**DATA**

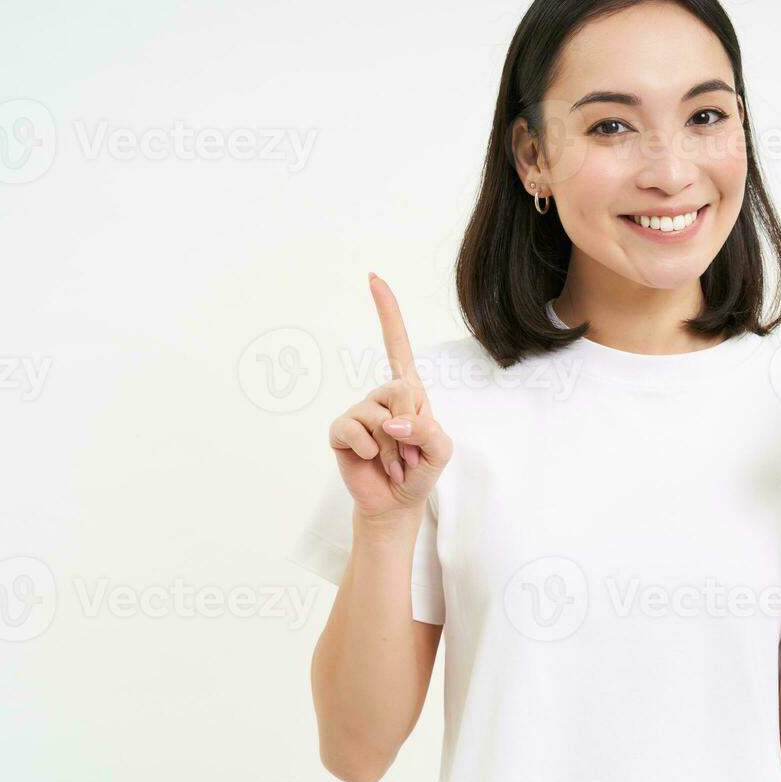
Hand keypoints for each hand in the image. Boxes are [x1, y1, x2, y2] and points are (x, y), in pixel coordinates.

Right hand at [328, 273, 453, 525]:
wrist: (396, 503)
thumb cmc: (420, 470)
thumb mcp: (440, 449)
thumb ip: (427, 430)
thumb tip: (392, 422)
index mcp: (408, 390)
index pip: (396, 345)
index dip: (386, 312)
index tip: (373, 278)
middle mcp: (381, 395)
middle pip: (400, 390)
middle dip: (412, 429)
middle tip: (410, 454)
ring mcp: (359, 412)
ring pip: (380, 418)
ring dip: (393, 449)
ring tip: (393, 463)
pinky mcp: (341, 431)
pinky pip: (354, 431)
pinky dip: (368, 451)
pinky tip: (370, 461)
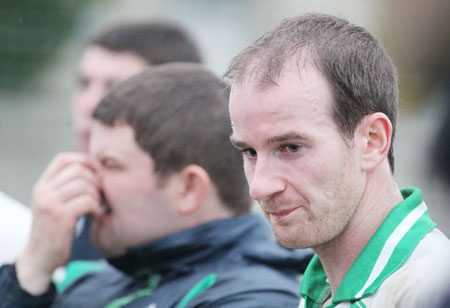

**WHAT YOU SHOULD DO**
Leaving the pictures out, copy exactly the lines from the line that contains "index pip: (396, 345)" to the last line of the data, both ends included.

**REPLY TO THE TASK**
index pip: (396, 345)
index dip: (386, 312)
index tip: (373, 278)
middle mcp: (381, 395)
middle pip: (400, 390)
middle dip: (412, 429)
middle tip: (410, 454)
ring mcp: (359, 412)
ring pip: (380, 418)
ring dip: (393, 449)
ring tip: (393, 463)
pinky mcp: (341, 431)
pinky pip: (354, 431)
pinky dip: (368, 451)
pinky tip: (370, 461)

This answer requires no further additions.